Set problem -> Echo the material below word for word, starting at the line that contains "kingdom: Animalia" and ending at the line that contains "scientific name: Corythucha marmorata", with both of those lines included.
┌─ Material for this task
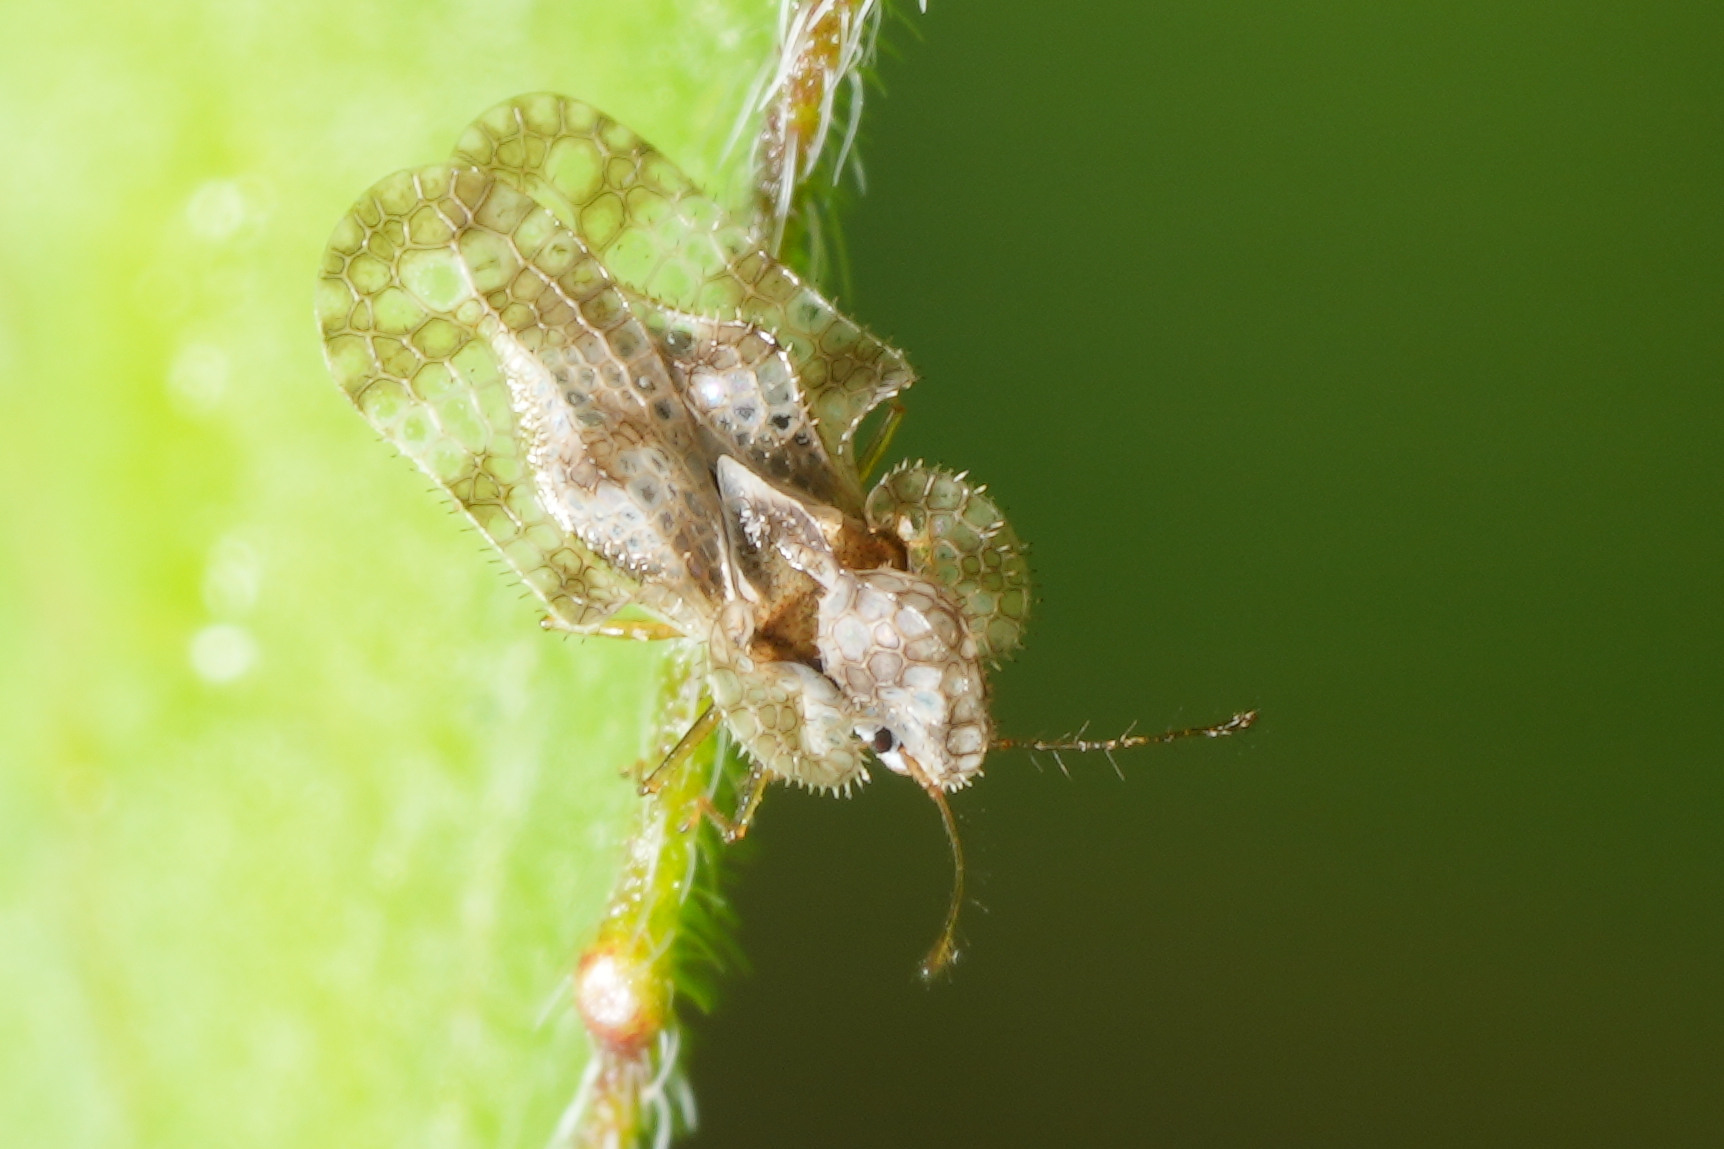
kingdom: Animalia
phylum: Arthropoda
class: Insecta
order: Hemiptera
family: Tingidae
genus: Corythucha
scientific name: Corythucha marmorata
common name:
└─
┌─ Material for this task
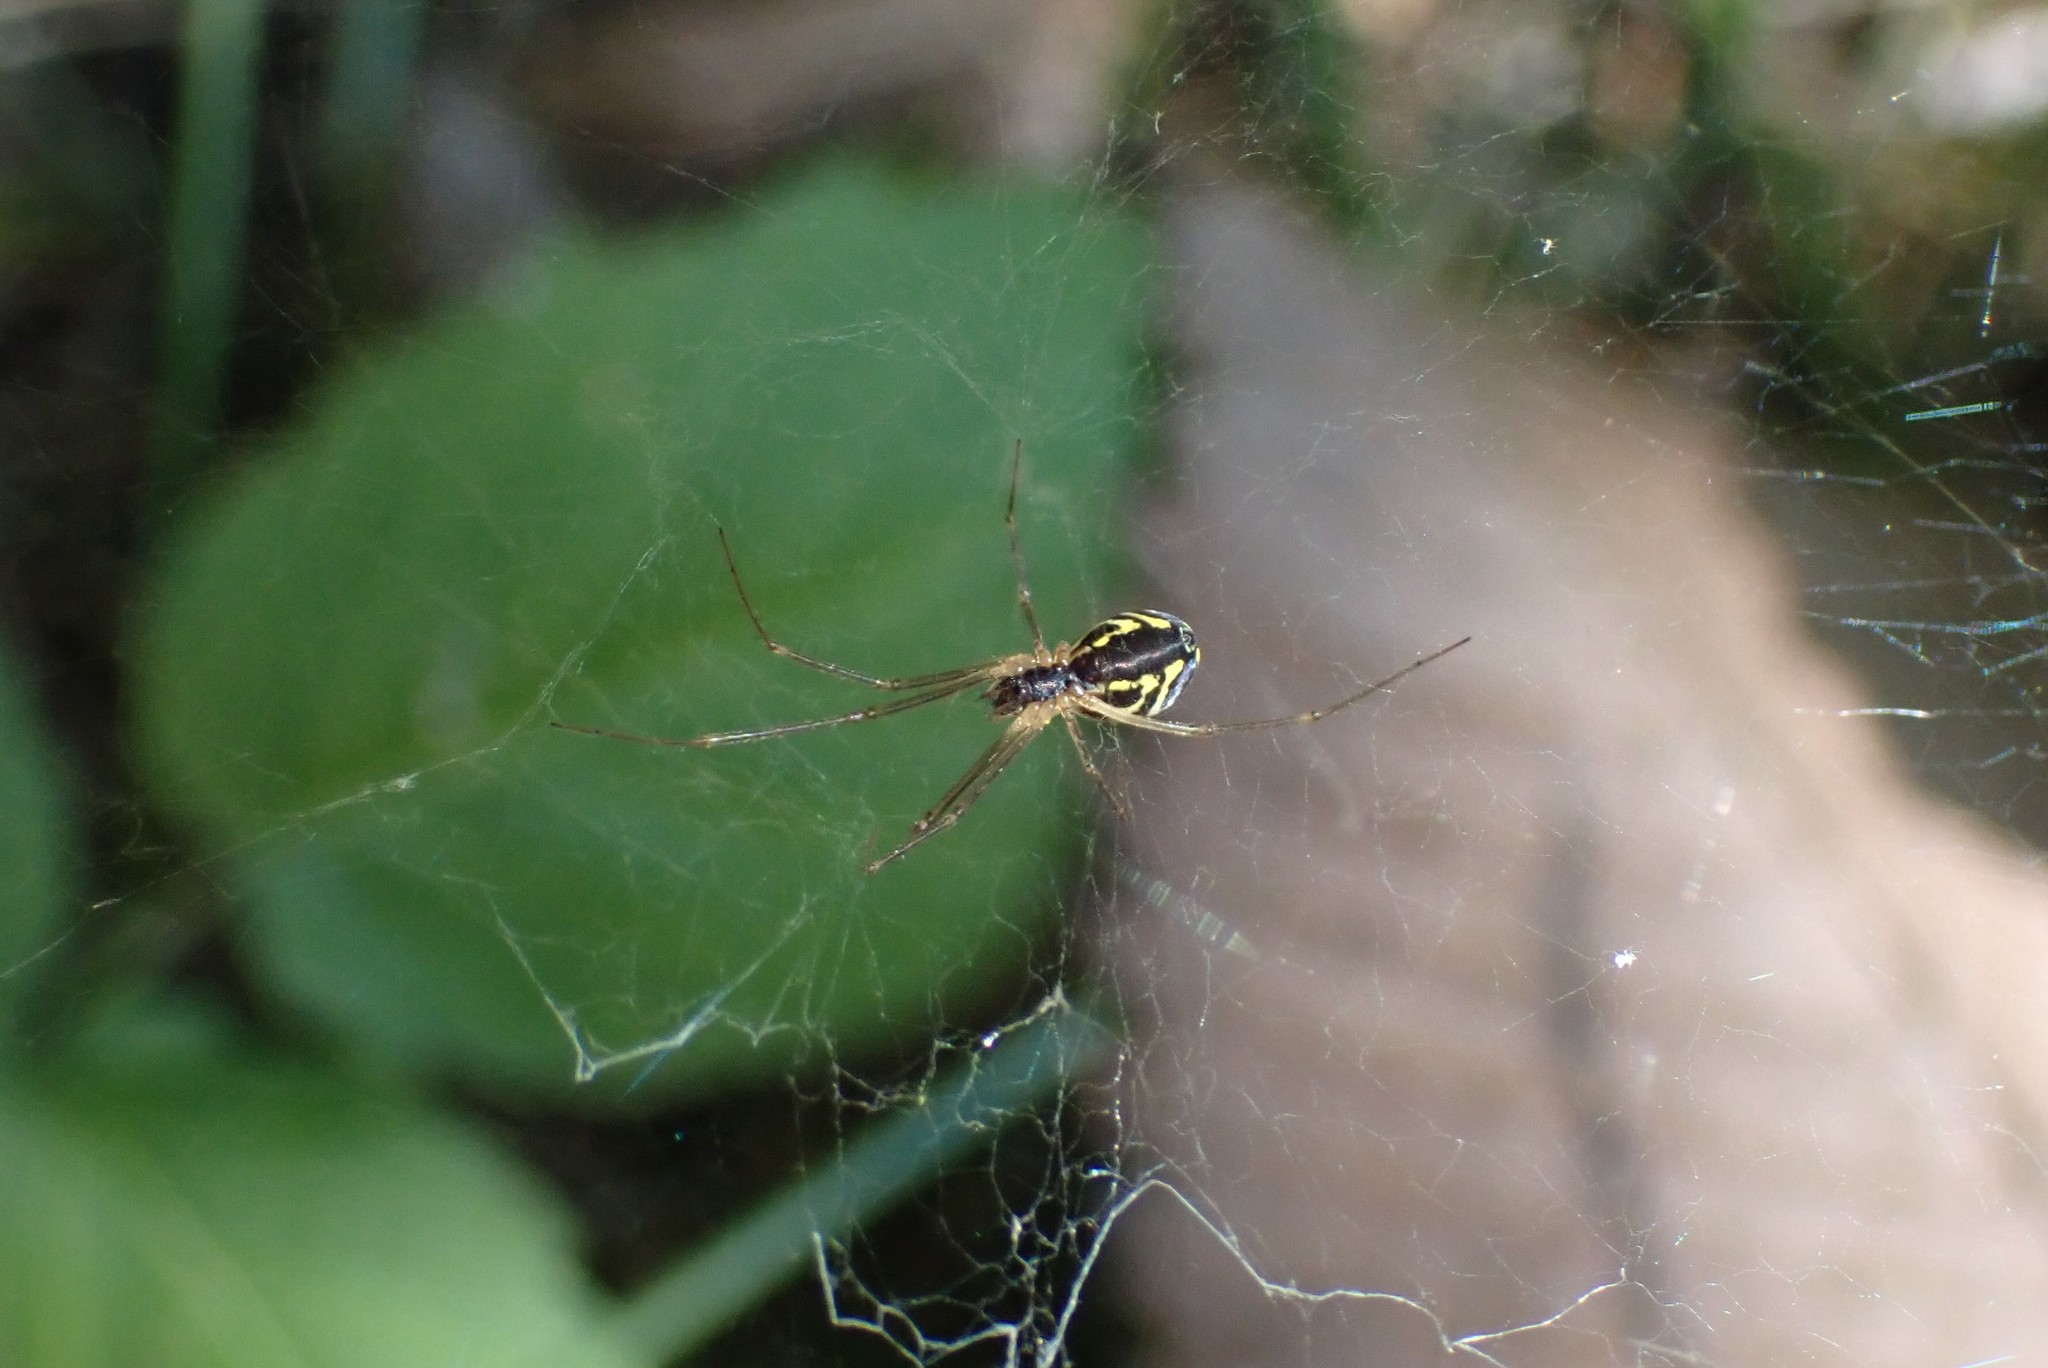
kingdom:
└─
Exercise result ->
kingdom: Animalia
phylum: Arthropoda
class: Insecta
order: Hemiptera
family: Tingidae
genus: Corythucha
scientific name: Corythucha marmorata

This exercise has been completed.